Defamation laws continue to be used to harass, intimidate, muzzle and punish journalists and media outlets. The uniform defamation regime is used to assuage the hurt feelings of the rich and powerful, who don’t have to prove their reputations have been harmed in order to win massive payouts.

The ongoing failure of lawmakers in Queensland, South Australia and the Northern Territory to introduce shield laws allows plaintiffs to subpoena a journalist to compel them to cough up the identity of a confidential source. If the journalist maintains their ethical obligation to always protect the source’s identity, they risk a fine, imprisonment or both, plus a criminal conviction for contempt of court.

If the outrageous use of suppression orders is any guide, the courts aren’t of a mind to do the fourth estate any favours. In Victoria, an average of two suppression orders are issued every working day. Fortunately, Victoria is reviewing its Open Courts Act 2013, which has failed miserably to rein in judges who suppress information on spurious grounds for periods of up to five years (MEAA’s submission to the review notes that judges regularly fail to meet the requirements of the Act).

The public’s right to know is mocked and blocked.

With fake news on everyone’s lips, it’s worth remembering the Pizzagate incident when a man entered a restaurant in Washington DC with an assault rifle because he wanted to “self-investigate” fake news websites’ claims that a paedophile ring was being run from its basement by Bill and Hillary Clinton. The allegation was false. The three shots he fired were real. The gunman later said: “The intel on this wasn’t 100 per cent.”

So this is where we are now.
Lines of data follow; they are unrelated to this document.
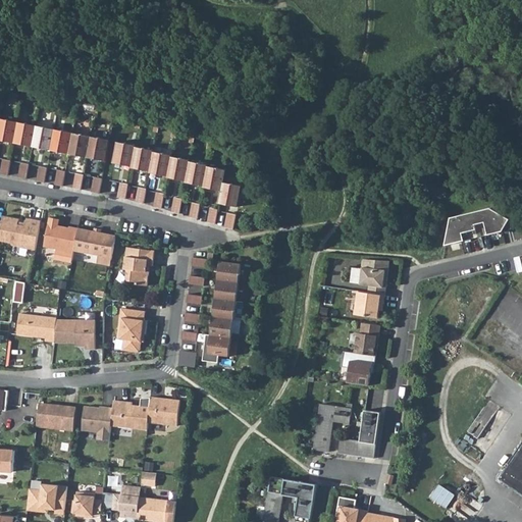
[(0,140),(14,143),(18,122),(0,118),(0,120),(0,140)]
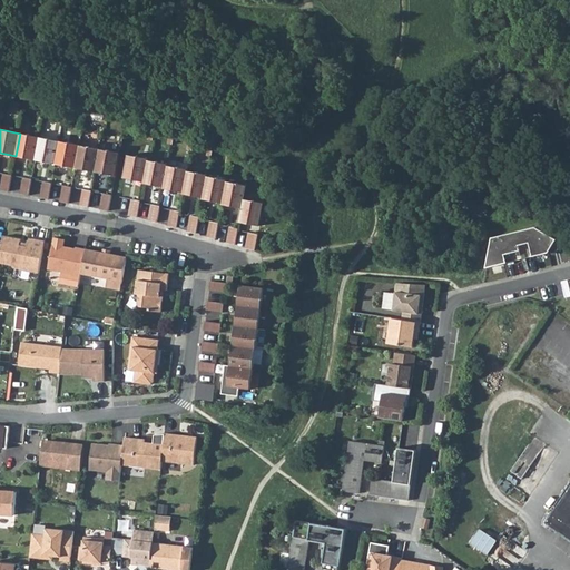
[(36,160),(40,137),(20,134),(16,156),(36,160)]
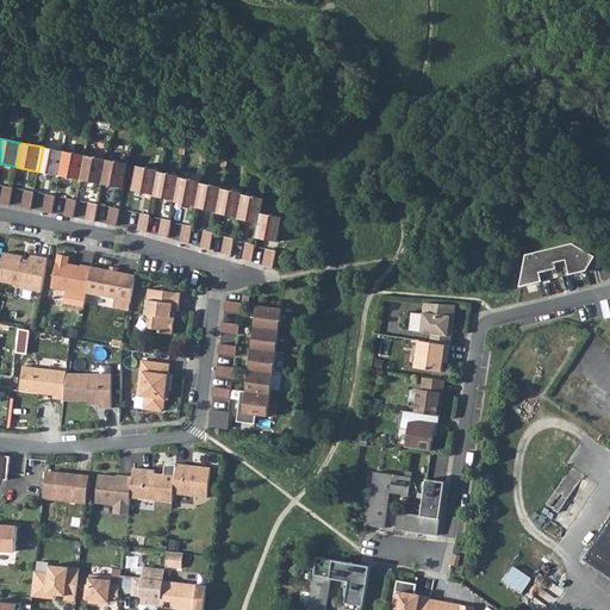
[(60,176),(64,151),(43,147),(38,172),(60,176)]
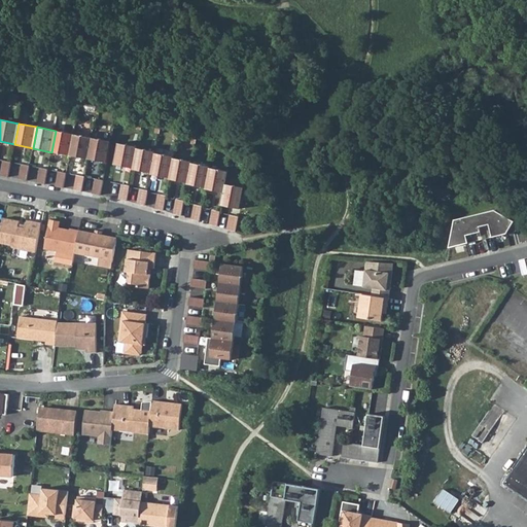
[(70,155),(74,135),(56,131),(51,152),(70,155)]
The public’s right to know is mocked and blocked. Governments either enable attacks on press freedom or initiate them. Some 259 journalists were imprisoned last year. Our colleagues are killed for doing their job and, in death, are denied justice. Legitimate news organisations are described as purveyors of fake news and enemies of the people. Armed vigilantes “self-investigate” by packing an assault rifle.